Tuesday, February 2, 2010

"We Must Cultivate Our Garden"

Reading Voltaire’s Candide for the second time, I still couldn’t quite get over all the death and resurrection. It’s just so weird. But I figure Voltaire knew what he was doing, so there must be a reason for such an absurd motif. Within the world of Candide, each character brings with him or her a new philosophical line of inquiry or an ideology for Candide to consider and somehow reconcile with Pangloss’ belief in the “best of all possible worlds” (pg. 1) theory, which Candide learned at a young age. At first, I thought the fact that the baron, Pangloss and Cunegonde were resurrected fell into Pangloss’ theory, but reading the book for a second time, I started to think differently; throughout the book, Pangloss’ theory is brought into question, challenged, denied, rejected, and some might even say disproved outright. Each chapter brings devastation, destruction, and death in many cases, which therefore causes trauma for Candide, who tries to cling to Pangloss’ theory regardless of the turmoil surrounding him. By the end, Pangloss’ and Candide’s optimism looks pitiful, ignorant, and even stupid. Voltaire’s clear critique of mindless, blind optimism does not align with the seeming joy of resurrection.

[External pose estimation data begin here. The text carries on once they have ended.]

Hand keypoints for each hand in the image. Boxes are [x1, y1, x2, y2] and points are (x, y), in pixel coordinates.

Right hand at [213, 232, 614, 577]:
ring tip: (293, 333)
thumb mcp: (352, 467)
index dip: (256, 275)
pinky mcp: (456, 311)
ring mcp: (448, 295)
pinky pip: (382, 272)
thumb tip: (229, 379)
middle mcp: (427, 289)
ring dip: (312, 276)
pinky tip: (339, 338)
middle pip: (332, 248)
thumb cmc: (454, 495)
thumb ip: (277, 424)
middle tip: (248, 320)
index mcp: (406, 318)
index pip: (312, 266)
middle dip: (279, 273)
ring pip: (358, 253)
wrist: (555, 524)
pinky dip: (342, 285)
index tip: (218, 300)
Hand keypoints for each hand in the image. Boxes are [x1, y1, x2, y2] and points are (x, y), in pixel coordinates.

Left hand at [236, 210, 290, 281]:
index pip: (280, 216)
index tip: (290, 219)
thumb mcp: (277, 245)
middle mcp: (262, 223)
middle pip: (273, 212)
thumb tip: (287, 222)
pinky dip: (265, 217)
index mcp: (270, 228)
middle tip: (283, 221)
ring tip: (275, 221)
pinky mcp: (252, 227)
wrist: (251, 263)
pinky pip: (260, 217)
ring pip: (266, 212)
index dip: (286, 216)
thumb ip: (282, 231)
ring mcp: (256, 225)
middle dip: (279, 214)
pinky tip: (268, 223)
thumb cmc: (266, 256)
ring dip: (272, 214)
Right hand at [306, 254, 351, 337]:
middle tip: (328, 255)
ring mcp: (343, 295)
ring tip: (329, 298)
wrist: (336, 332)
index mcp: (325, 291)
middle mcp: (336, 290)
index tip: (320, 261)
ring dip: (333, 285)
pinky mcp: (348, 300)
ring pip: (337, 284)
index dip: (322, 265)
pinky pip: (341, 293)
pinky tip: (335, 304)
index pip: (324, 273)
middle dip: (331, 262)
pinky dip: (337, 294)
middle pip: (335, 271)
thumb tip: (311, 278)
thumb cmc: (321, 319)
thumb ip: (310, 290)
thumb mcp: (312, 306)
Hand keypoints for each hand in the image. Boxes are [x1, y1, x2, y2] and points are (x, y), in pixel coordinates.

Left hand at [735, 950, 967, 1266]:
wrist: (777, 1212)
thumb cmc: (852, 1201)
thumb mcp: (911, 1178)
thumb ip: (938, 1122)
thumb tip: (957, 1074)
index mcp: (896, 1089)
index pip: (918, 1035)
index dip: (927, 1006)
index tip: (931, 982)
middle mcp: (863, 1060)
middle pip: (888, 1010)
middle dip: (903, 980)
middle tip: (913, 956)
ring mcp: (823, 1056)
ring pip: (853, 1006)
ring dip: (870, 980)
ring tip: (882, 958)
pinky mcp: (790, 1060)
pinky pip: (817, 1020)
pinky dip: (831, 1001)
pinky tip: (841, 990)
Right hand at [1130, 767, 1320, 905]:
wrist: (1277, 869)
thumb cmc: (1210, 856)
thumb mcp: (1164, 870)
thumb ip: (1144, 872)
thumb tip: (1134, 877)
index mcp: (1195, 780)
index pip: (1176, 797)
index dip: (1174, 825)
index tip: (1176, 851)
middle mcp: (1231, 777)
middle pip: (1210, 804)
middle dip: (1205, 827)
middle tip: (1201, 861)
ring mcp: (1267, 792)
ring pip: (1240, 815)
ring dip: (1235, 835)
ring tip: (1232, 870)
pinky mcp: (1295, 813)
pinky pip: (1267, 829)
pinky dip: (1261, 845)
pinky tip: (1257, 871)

In the end, as all the characters “cultivate [their] garden” (pg. 87); Voltaire writes, “’Let us work,’ said Martin, ‘without disputing; it is the only was to render life tolerable.’ The whole little society entered into this laudable design, according to their different abilities. Their little plots of land produced plentiful crops” (pg. 87). Each character, working “according to their different abilities” is transformed into a generalized caricature of a set of beliefs. Pangloss stands in for optimism, Martin for cynicism, and Candide for anybody attempting to make sense of the events of the world. Voltaire resurrects his characters not to lend himself to the optimism of Pangloss, but to emphasize that his characters are not characters and are not meant to be characters. The specifics of the characters and events of Candide are not what matters; what does matter is that the characters cultivate the garden regardless of specifics.

In this reading of Candide, Voltaire brings into question not only optimism, but also any and all sets of beliefs that bear no fruit. I think that Voltaire wants his reader to question everything they hear, but to the end of cultivation. What qualifies as cultivation? How does one cultivate this garden we live in now? I’m not quite sure what Voltaire would say other than “according to their different abilities.”